What Defines Success in Today’s Healthcare Environment?
From the Spring 2013 issue of The Communiqué
It is a privilege to bring you another article from Michael R. Hicks, MD, MBA, this time on Successfully Competing in Anesthesia Services Today. Throughout his career as an anesthesiologist and executive, Dr. Hicks has developed unique insights into the qualities that make for success. As a physician, he writes for his peers honestly and without trepidation. Dr. Hicks’s wisdom is among the most valuable information we have published in the Communiqué. In the current issue, he addresses anew the concept of disruptive innovation in anesthesia practice—but as he notes, “successful companies within the anesthesia space are still focused on implementing and executing sustaining innovations” such as quality and process improvement and “better management practices built upon fiscal and behavioral discipline.” The needed innovations will come from five different strategies identified by Dr. Hicks:
- Actively manage the performance of the practice and its members, recognizing that neither the group nor its individual clinicians should be seen as commodities;
- Seek ways to reduce your cost to your hospital, and in the process learn about operations management;
- Embrace accountability and use your data;
- Learn how to communicate. “Every interaction that we have in the perioperative process is at is essence a negotiation,” and
- Continue developing your special professional skills.
Keep in mind, Dr. Hicks also counsels, that both direction and proper execution of a strategy are requisites for success. For the time being, given the state of the competition, execution can even trump strategy.
One way to lose to the competition is to fail to recognize it, according to our frequent contributor Mark F. Weiss, Esq. Mr. Weiss invites you to consider Are You Making This Mistake Concerning Competition? “This” mistake would be neglecting the threat from within the group. Other group members sometimes offer not only direct competition, e.g., by breaking off to form their own group, but they may also enable an outside group to take the place of the incumbent. It is important to build protective measures around the partnership/owner/employee relationship.
As anesthesia practice leaders, we have to stay on top of another “big C” compliance. Vicki Mykowiac, Esq. discusses the importance of preventive strategies in her article Anesthesia and Chronic Pain Compliance Risk Areas: Compliance Advice from Benjamin Franklin and Francis Bacon. If we listen, the government tells us clearly how to get into—and how to stay out of—trouble.
With the publication of the federal government’s final regulations on the HIPAA Privacy, Security and Breach Notification in January, 2013, we entered into a new era of HIPAA rights and responsibilities, which Neda M. Ryan, Esq. reviews in HIPAA Omnibus Rule: What Anesthesiologists Must Do Now.
Christopher Ryan, Esq. focuses on one very important aspect of security—preventing loss of confidential information from cell phones and tablets— in Taking Security on the Road: Steps You Can Take to Secure Your Mobile Devices.
Finally, some less obvious compliance risks come from the new technologies themselves.
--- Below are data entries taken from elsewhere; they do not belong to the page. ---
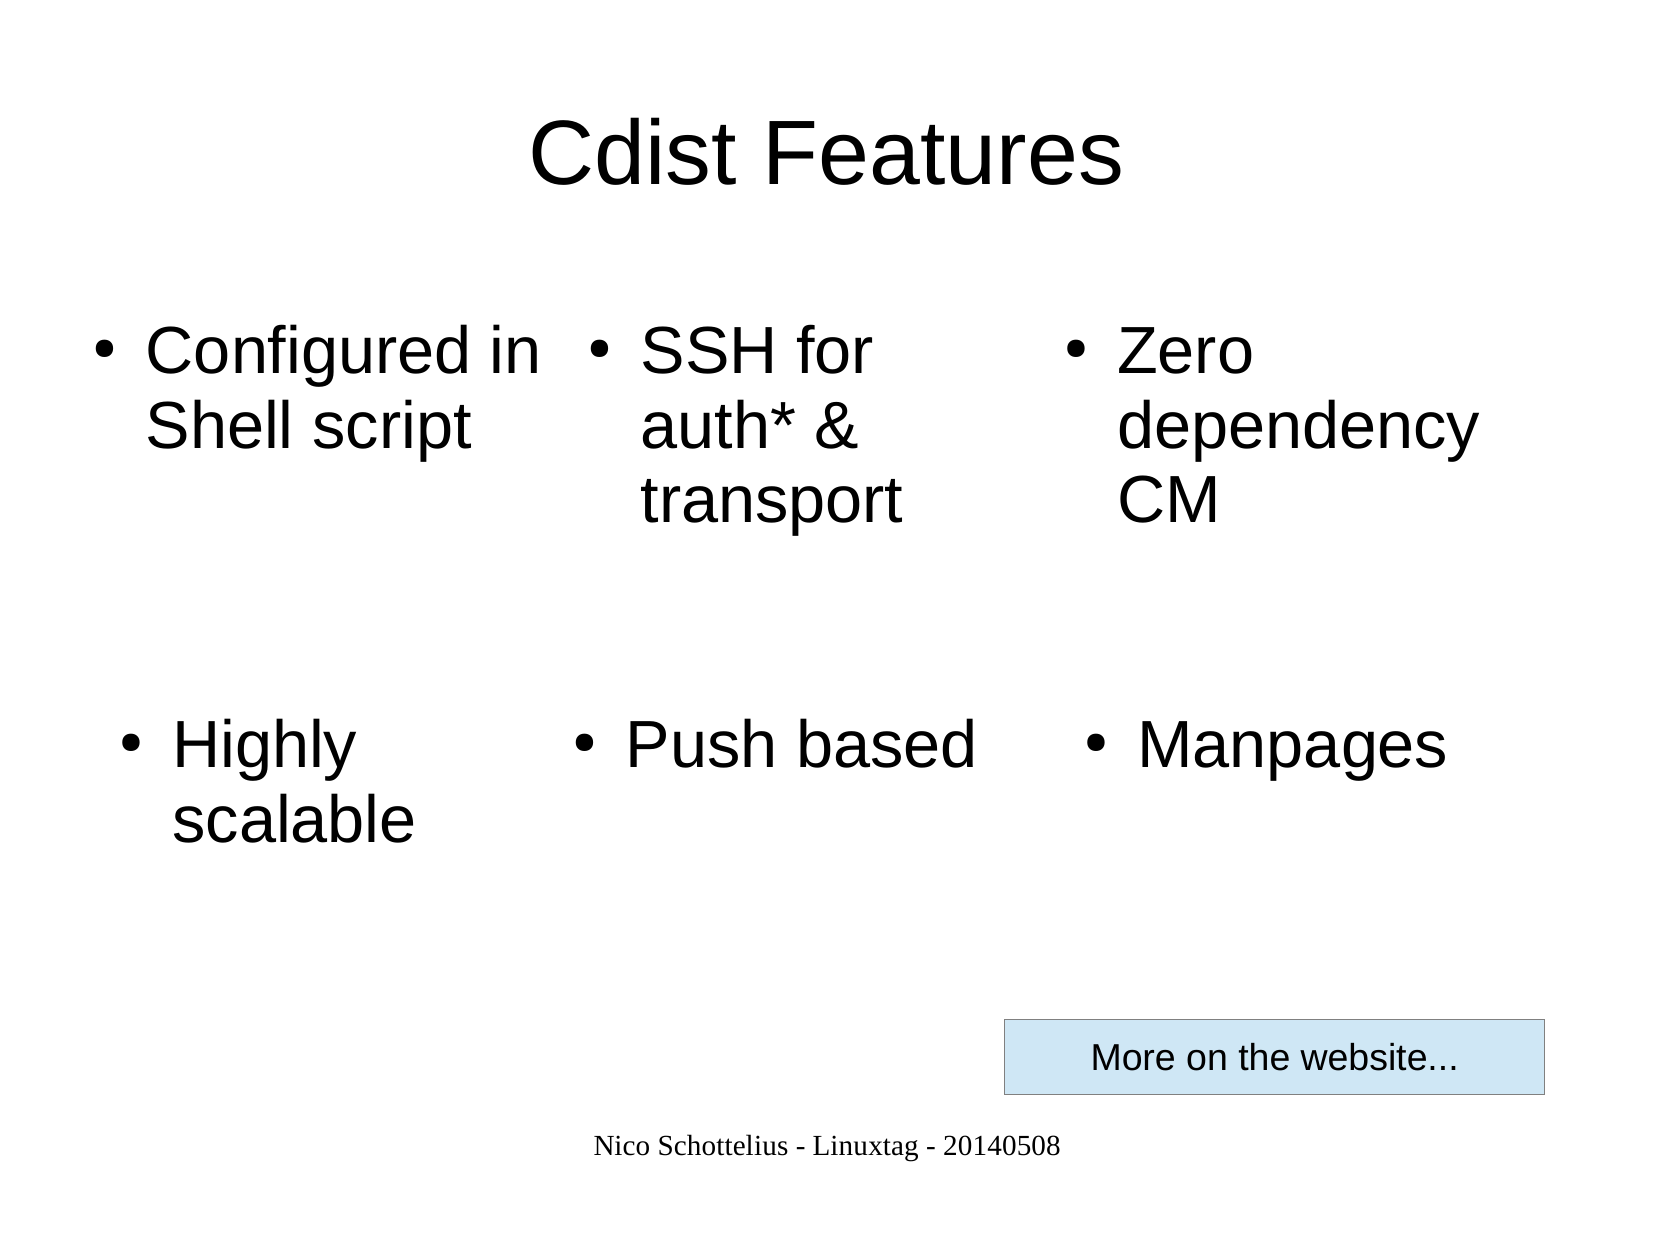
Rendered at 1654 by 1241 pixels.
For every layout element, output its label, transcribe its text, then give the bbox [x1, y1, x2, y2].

text_box More on the website... [1004, 1019, 1545, 1095]
list SSH for auth* & transport [569, 312, 1039, 657]
list Highly scalable [101, 706, 570, 1050]
list Configured in Shell script [74, 312, 544, 657]
list Zero dependency CM [1046, 312, 1515, 657]
list Manpages [1066, 706, 1536, 1019]
list Push based [570, 706, 1024, 1050]
title Cdist Features [82, 49, 1571, 257]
Joette Derricks, CPC reviews the limitations of electronic health records and the erroneous documentation that they can easily engender in Health Information Management Challenges in the World of EHR.
One recurring topic that we have not touched upon in this issue is payment for anesthesia and pain medicine services. As we go to press, the two percent across-the-board cut to Medicare physician payments mandated by the federal budget sequester is set to begin on April 1, 2013, CMS confirmed in a recent announcement. We know by now that budget deals happen down to the wire, and we hope that our worries about sequestration will be moot by the time you read the Communiqué. Whatever happens, we can assure you that we will continue to keep you up to date.